Universal Oil Products Co. v. Globe Oil & Refining Co.

322 U.S. 471, 64 S. Ct. 1110, 88 L. Ed. 1399, 1944 U.S. LEXIS 1222
CourtSupreme Court of the United States
DecidedOctober 9, 1944
Docket392
StatusPublished
Cited by116 cases

This text of 322 U.S. 471 (Universal Oil Products Co. v. Globe Oil & Refining Co.) is published on Counsel Stack Legal Research, covering Supreme Court of the United States primary law. Counsel Stack provides free access to over 12 million legal documents including statutes, case law, regulations, and constitutions.

Bluebook
Universal Oil Products Co. v. Globe Oil & Refining Co., 322 U.S. 471, 64 S. Ct. 1110, 88 L. Ed. 1399, 1944 U.S. LEXIS 1222 (1944).

Opinion

Mr. Justice Reed

delivered the opinion of the Court.

The petitioner sued the respondent for infringement of United States Patents No. 1,392,629, dated October 4, 1921, and No. 1,537,593, dated May 12, 1925. The former was issued to Carbon P. Dubbs; the latter, to Gustav Eg-loff. These patents cover the Dubbs process for converting heavy crude oils to lighter oils, especially gasoline. The claimed infringement arises from the respondent’s use for the purpose of such conversion of the “Winkler Koch process” in apparatus designed and installed by the Wink-ler Koch Engineering Company. The district court dismissed the bill on findings of fact to the effect that Patent No. 1,392,629 was valid but not infringed, and that Patent No. 1,537,593 was invalid, without findings on the issue of infringement. 1 The majority of the Circuit Court of Appeals found both patents not infringed and did not pass on their validity; Judge Lindley was of opinion that the Dubbs patent was infringed but that both patents were invalid. 2 The Court of Appeals for the Third Circuit *473 found the same patents to be valid and infringed by the use of a process substantially similar to respondent’s in Root Refining Co. v. Universal Oil Products Co., 78 F. 2d 991. To resolve the conflict thus presented we granted certiorari, 320 U. S. 730.

Records from a collection
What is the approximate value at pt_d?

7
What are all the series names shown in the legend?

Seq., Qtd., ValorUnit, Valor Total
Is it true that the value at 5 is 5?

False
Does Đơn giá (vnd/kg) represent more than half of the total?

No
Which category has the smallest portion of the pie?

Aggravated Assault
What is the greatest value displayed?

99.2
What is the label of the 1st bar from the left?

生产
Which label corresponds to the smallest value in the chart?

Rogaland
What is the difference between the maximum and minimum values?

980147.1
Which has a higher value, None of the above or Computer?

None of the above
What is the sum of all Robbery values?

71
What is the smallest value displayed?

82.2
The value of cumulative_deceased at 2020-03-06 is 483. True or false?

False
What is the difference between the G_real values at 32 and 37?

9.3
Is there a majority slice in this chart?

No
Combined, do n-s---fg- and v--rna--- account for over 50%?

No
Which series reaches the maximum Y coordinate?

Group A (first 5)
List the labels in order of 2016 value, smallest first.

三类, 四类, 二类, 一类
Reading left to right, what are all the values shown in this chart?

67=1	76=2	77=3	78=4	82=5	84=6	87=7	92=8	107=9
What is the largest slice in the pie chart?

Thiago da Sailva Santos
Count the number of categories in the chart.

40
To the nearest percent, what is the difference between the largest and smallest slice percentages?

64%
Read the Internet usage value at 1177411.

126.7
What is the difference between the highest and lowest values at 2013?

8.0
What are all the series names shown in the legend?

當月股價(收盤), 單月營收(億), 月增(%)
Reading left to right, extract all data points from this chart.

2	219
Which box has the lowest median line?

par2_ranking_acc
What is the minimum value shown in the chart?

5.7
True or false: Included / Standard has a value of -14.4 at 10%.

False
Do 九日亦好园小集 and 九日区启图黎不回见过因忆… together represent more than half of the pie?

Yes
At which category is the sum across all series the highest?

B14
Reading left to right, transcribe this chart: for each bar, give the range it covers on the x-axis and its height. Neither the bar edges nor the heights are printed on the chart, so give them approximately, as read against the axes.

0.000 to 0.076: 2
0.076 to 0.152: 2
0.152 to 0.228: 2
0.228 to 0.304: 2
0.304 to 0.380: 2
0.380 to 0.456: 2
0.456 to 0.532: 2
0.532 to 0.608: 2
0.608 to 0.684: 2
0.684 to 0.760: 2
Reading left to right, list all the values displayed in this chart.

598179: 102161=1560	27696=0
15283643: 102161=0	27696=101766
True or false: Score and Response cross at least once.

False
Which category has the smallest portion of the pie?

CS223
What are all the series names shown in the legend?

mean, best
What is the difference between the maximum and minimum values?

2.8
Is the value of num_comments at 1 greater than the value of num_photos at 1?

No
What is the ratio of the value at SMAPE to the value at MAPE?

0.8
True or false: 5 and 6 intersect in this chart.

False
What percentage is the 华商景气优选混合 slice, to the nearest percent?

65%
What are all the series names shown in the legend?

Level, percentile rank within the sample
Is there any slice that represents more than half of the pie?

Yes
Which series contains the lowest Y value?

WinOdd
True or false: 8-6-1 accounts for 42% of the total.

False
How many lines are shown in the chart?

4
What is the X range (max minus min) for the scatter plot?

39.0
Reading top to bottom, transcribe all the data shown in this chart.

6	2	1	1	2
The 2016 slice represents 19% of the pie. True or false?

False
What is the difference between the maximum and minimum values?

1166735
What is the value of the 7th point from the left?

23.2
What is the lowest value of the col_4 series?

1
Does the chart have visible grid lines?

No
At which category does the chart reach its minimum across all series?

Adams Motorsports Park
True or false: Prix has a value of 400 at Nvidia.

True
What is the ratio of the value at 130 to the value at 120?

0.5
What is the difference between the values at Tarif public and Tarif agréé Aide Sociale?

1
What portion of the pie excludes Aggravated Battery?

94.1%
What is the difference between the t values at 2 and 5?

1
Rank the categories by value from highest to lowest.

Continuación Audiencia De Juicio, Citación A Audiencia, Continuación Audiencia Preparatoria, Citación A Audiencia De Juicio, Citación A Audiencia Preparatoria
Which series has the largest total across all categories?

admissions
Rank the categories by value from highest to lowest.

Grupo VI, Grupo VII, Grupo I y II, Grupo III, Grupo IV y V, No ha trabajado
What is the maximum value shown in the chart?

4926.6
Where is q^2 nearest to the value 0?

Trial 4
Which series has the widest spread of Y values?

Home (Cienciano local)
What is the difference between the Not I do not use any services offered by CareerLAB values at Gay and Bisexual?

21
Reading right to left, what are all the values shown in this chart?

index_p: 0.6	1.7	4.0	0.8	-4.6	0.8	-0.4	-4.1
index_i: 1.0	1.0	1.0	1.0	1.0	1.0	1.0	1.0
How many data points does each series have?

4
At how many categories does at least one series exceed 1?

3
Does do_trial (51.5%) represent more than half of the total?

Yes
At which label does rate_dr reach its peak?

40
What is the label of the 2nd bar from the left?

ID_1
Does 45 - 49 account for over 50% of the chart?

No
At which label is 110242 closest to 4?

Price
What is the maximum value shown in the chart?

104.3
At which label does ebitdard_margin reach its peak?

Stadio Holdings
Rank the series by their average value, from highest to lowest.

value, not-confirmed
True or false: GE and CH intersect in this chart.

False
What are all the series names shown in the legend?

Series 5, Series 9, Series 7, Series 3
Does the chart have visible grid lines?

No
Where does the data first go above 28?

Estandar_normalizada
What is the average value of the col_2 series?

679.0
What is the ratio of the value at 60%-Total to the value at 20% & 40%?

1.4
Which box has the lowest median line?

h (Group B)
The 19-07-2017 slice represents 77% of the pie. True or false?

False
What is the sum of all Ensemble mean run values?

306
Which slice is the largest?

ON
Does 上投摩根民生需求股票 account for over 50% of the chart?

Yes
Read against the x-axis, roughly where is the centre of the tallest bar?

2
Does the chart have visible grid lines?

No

Assignment 1:
Repeat the passage of the opinion page from "This text of" to "LEXIS 1222 (1944).", substituting "court records" for "legal documents".
Assignment 2:
According to the opinion page, what date does United States Patent No. 1,392,629 bear?
These records were taken from a separate source.

Response area 1:
This text of 322 U.S. 471 (Universal Oil Products Co. v. Globe Oil & Refining Co.) is published on Counsel Stack Legal Research, covering Supreme Court of the United States primary law. Counsel Stack provides free access to over 12 million court records including statutes, case law, regulations, and constitutions.

Bluebook
Universal Oil Products Co. v. Globe Oil & Refining Co., 322 U.S. 471, 64 S. Ct. 1110, 88 L. Ed. 1399, 1944 U.S. LEXIS 1222 (1944).

Response area 2:
October 4, 1921